*** Begin section ***

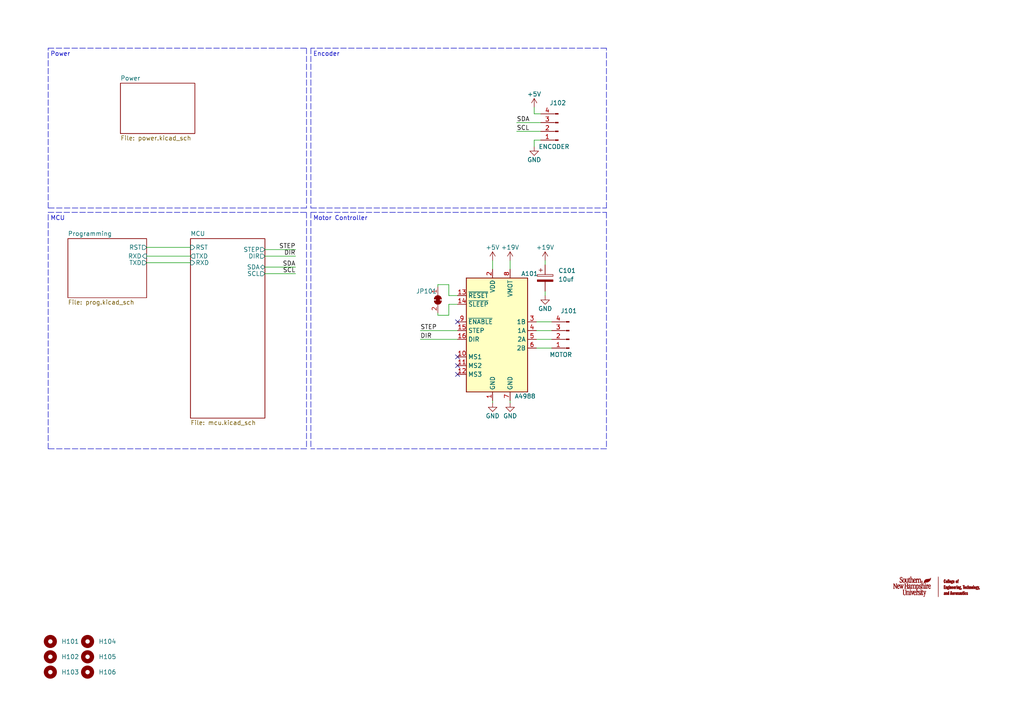
<source format=kicad_sch>
(kicad_sch (version 20211123) (generator eeschema)

  (uuid 56a36285-5fb6-4ce5-a89e-a1f5713a7d15)

  (paper "A4")

  (title_block
    (title "Inverted Pendulum Controller")
    (date "${ISSUE}")
    (rev "${REVISION}")
    (company "SNHU")
    (comment 4 "Release: ${FULL_REVISION}")
  )

  


  (no_connect (at 132.715 106.045) (uuid 5344556a-9dbe-43d1-b3c8-afcfba5fda85))
  (no_connect (at 132.715 103.505) (uuid 56559afa-f339-41d0-ad8a-6bfa1e0cdc4c))
  (no_connect (at 132.715 93.345) (uuid 9581b12c-055a-43b0-a874-fc4da85025ac))
  (no_connect (at 132.715 108.585) (uuid c93ce98f-6022-4112-a35a-53df0b0a6e4b))

  (polyline (pts (xy 13.97 61.595) (xy 88.9 61.595))
    (stroke (width 0) (type default) (color 0 0 0 0))
    (uuid 017170bb-7339-4fb4-b4e4-2ddd49e5ede6)
  )
  (polyline (pts (xy 13.97 60.325) (xy 13.97 13.97))
    (stroke (width 0) (type default) (color 0 0 0 0))
    (uuid 01ba8b64-2d7a-49cb-98b6-aeb9031b85fe)
  )

  (wire (pts (xy 158.115 75.565) (xy 158.115 76.835))
    (stroke (width 0) (type default) (color 0 0 0 0))
    (uuid 01f2e8cd-d994-4487-8932-6013d7af552a)
  )
  (wire (pts (xy 132.715 88.265) (xy 130.175 88.265))
    (stroke (width 0) (type default) (color 0 0 0 0))
    (uuid 02cc3960-bda1-429f-bc3f-440907412762)
  )
  (wire (pts (xy 121.92 98.425) (xy 132.715 98.425))
    (stroke (width 0) (type default) (color 0 0 0 0))
    (uuid 072c8e78-218c-4284-9e2f-5766fade3d7a)
  )
  (wire (pts (xy 42.545 74.295) (xy 55.245 74.295))
    (stroke (width 0) (type default) (color 0 0 0 0))
    (uuid 07ebe9fa-1cbd-4ef9-8194-9fdf1b2582cd)
  )
  (polyline (pts (xy 90.17 61.595) (xy 175.895 61.595))
    (stroke (width 0) (type default) (color 0 0 0 0))
    (uuid 0efdd8e2-4afd-4a17-a382-b113a12d92db)
  )
  (polyline (pts (xy 88.9 61.595) (xy 88.9 130.175))
    (stro
... [44765 chars truncated]
</source>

*** End section ***

▸ **TASK DIRECTIONS**
Pick every line of the data that includes the string "polyline".

▸ **PROBLEM SOLUTION**
  (polyline (pts (xy 13.97 61.595) (xy 88.9 61.595))
  (polyline (pts (xy 13.97 60.325) (xy 13.97 13.97))
  (polyline (pts (xy 90.17 61.595) (xy 175.895 61.595))
  (polyline (pts (xy 88.9 61.595) (xy 88.9 130.175))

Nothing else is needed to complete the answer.